The S&P 500 is the lowest in a decade, decreasing over 17 percent. However, the Great Recession of 2007-9 saw the index down 38.4%. Historic market trends indicate that bullish investors will return to the stock market by mid-2023. Not assessing historical trends and re-adjusting your portfolio can make you miss a big chunk of the recovery and potential gains.
This graph of model asset allocations from T. Rowe Price’s investment strategy for retirees can help guide retirement investment strategy by general percentages.
Maintain an Appropriate Stash of Cash
Managing short-term income with long-term growth makes a regular review of your plans necessary. Investing is never a set-and-forget process since personal needs change, corporations’ profitability fluctuates, and market realities change according to economic conditions. Particularly in the equities market, investing trends cycle by market sector. Even though inflation will reduce the spending power of cash on hand, cash availability is crucial for those unavoidable and unforeseen expenses.
Generally, a healthy cash position can cover one to two years of expenses in early retirement and keep you from withdrawing from your longer-term investments. This is particularly true when periods of inflation coincide with the declining market value of your investments.
Maximize Your Social Security Benefits
Work longer to obtain the maximum Social Security will pay based on your best thirty-five years of income. Earning more money to pay into the system will yield a larger payout (up to a point) when you claim your benefits. Delay your benefits up to age seventy, and you will receive a higher monthly payment.
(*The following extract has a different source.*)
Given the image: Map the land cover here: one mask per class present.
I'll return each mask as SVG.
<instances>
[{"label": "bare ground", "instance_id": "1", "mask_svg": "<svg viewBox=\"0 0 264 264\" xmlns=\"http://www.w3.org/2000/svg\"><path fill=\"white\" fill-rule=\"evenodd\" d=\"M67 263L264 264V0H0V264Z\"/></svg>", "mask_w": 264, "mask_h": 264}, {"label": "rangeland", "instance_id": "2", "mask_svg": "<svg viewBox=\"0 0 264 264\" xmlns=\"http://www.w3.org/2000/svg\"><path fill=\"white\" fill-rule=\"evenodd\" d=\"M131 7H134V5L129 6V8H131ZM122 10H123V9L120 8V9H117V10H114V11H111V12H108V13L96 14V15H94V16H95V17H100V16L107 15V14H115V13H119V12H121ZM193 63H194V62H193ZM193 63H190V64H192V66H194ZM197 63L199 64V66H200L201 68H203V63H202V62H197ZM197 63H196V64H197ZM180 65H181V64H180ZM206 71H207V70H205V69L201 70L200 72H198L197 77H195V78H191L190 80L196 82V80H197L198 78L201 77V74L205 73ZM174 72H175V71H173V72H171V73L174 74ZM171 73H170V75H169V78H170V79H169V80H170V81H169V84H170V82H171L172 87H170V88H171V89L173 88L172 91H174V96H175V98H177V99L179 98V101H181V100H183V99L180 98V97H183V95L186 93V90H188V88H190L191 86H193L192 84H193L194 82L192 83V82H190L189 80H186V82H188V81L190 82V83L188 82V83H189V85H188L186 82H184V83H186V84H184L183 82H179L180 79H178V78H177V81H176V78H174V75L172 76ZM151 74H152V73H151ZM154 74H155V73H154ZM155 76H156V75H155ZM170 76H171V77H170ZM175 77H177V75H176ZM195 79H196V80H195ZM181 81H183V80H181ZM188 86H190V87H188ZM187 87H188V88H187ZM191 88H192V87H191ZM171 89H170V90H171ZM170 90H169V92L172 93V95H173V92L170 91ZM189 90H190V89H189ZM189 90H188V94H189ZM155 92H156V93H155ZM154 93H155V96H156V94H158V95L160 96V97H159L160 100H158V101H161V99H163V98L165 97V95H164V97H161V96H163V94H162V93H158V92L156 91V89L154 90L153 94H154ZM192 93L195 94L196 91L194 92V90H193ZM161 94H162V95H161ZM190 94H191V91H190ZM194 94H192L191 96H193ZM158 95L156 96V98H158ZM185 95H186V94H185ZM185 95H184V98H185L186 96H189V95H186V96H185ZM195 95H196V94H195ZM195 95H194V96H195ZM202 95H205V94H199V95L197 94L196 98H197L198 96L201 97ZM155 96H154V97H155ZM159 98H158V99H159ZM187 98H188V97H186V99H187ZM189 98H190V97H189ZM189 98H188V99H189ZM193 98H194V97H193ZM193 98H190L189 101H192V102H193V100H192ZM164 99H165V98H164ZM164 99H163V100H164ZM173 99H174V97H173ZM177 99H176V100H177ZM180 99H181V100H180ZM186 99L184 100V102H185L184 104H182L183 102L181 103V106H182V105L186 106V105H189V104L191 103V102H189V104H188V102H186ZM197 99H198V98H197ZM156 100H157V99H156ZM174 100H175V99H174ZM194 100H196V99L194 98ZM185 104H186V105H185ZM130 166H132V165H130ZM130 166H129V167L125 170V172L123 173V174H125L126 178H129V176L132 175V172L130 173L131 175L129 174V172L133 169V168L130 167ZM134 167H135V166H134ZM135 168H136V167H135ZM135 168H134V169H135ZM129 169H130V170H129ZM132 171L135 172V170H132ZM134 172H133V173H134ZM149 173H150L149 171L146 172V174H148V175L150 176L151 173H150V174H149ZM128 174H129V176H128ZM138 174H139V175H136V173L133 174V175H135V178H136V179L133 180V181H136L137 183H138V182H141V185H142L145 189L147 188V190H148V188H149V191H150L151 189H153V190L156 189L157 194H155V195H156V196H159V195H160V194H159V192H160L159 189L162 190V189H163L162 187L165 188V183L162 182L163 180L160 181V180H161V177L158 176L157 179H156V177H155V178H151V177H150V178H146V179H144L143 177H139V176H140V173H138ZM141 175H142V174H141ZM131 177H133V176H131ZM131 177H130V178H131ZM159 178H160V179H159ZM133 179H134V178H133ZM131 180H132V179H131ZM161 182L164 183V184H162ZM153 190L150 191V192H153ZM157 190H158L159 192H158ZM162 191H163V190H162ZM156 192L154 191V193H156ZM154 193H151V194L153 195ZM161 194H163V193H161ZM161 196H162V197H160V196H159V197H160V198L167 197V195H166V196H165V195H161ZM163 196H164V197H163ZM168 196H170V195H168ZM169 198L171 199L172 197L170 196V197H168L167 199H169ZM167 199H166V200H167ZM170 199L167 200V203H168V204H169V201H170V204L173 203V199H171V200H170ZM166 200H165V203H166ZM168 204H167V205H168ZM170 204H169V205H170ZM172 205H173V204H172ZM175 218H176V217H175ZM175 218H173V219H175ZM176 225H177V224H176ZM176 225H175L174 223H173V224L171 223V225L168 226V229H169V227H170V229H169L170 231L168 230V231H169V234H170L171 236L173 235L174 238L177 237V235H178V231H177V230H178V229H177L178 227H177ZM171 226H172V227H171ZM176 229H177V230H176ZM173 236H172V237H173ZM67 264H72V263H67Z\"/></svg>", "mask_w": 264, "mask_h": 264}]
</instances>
During inflationary times, Social Security benefits automatically adjust to ensure purchasing power adjusts for inflation. If you have not yet claimed your benefits, remember the COLA maintains your benefits to adjust for inflation. When you are ready to claim your benefits, there are options depending on if you are married or divorced. Spouses and ex-spouses must carefully consider scenarios, particularly regarding survivor’s benefits, when one spouse predeceases the other. Divorced from a ten-year marriage for a minimum of two years and still single? You may be entitled to file for benefits based on an ex-spouse’s earnings. Bankrate reviews scenarios for Social Security spousal benefits.
Consider Inflation as You Update Broader Financial Plans
Effective retirement strategies rely on accurate estimates of household spending and adaptation to new norms. This number will change yearly, particularly in an inflationary environment. Your retirement strategy will require adjustments depending on personal circumstances, market conditions affecting your investments, and prevailing inflation rates.
As retirement planning links closely to your overall estate and legacy planning, it is crucial to coordinate the two. An estate planning attorney or an elder law attorney can help to ensure any trusts you create will have sustainable funding and make other recommendations about retirement plans and how they affect your estate planning goals.
Working with a financial professional or using financial planning tools while creating your estate plan can provide insights. As inflation continues to present economic challenges for household expenditures, it’s important to review your existing retirement plans regularly, as you do for your estate plan. Ultimately, an appropriate allocation in stocks that receive a regular review in combination with managed spending and flexibility provide the most important tools retirees can implement to fight against long-term inflation.